Aulas aos sábados ninguém comparece, nem alunos, nem professores; e depois de 20 de dezembro, durante a reposição de aulas no período de férias, os alunos vêm para a escola com tanta má vontade que o aprendizado se torna uma missão quase impossível.

Entretanto, diante de governos que não ouvem, não respeitam, nem negociam, professores e servidores, infelizmente, não tem outra opção senão a greve.

Em Ilhéus, até o presente momento, os funcionários e professores municipais não obtiveram nem mesmo a reposição das perdas inflacionárias do período, em torno de 6%. Isso que dizer que cerca de 5.000 servidores e suas famílias tiveram 6% de perda real do poder de compra do salário só neste ano, o que prejudica não só a eles, mas ao comércio e à cidade.

Vamos agora, já estabelecidos os fatos, fazer uma projeção desta situação para os próximos três anos, período de duração do mandato do atual prefeito.

Como servidores e professores não conseguem obter sequer a reposição das perdas salariais, é lógico, compreensível e justo que tenhamos dois meses de paralização da Prefeitura por ano, em média. Ao final de quatro anos de governo teremos perdido, irremediavelmente, oito meses de serviços públicos. Oito meses – ou quase um ano – em que o Município, simplesmente, não existiu.

Seguindo o mesmo raciocínio, como o atual gestor municipal se obstina em não conceder sequer a reposição inflacionária do período, ao final dos quatro anos do atual prefeito os servidores e professores terão acumulado uma perda real do poder de compra de seus salários em torno de 25 a 30%. Estarão, ao final do mandato, quase 30% mais pobres.

Tais fatos, é obvio, se refletem negativamente sobre o comércio, sobre as empresas privadas, sobre a dinâmica econômica e o quadro social de nosso município.

É importante dizer isto porque, quando observamos que Ilhéus não cresce – apesar de o Brasil e a Bahia estarem crescendo no mesmo período – tal fato tem causas, tem origem em decisões e políticas públicas nefastas, que nos infelicitam a todos.
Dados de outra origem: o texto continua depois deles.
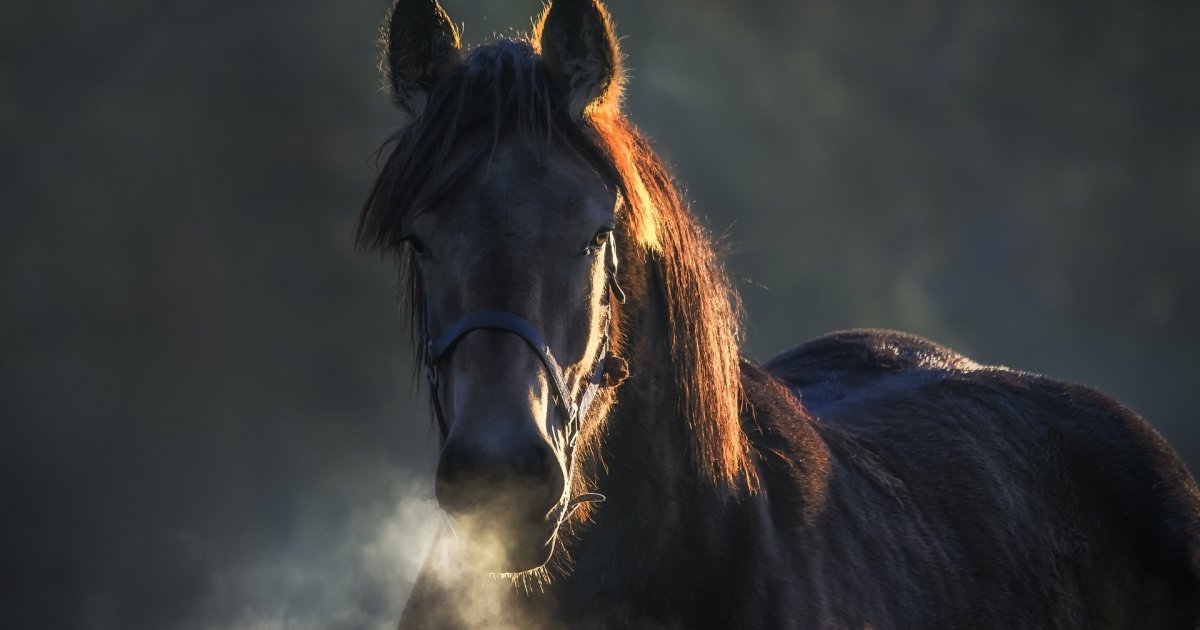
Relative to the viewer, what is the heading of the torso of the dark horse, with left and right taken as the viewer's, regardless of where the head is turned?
facing the viewer and to the left of the viewer
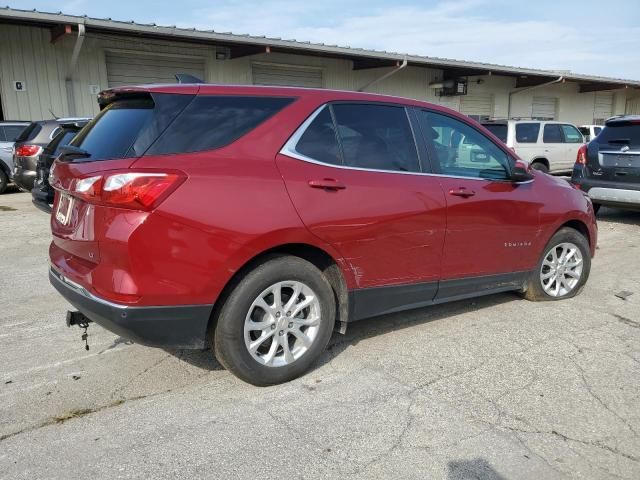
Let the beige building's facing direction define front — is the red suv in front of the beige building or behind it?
in front

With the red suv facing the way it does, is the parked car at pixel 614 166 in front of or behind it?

Nosso prefeito certamente entende que saiu ganhando neste episódio. Só que a cidade toda perdeu: comércio, turismo, indústria, estudantes, idosos, pais de alunos, servidores, pacientes, moradores da periferia, do centro e do interior do Município, portadores de patologias, crianças, ambulantes, enfim, todos.

Como se vê, nós não precisamos de inimigos.

Julio Cezar de Oliveira Gomes – Professor, graduado em História; e Advogado, graduado em Direito, ambos pela UESC – Universidade Estadual de Santa Cruz.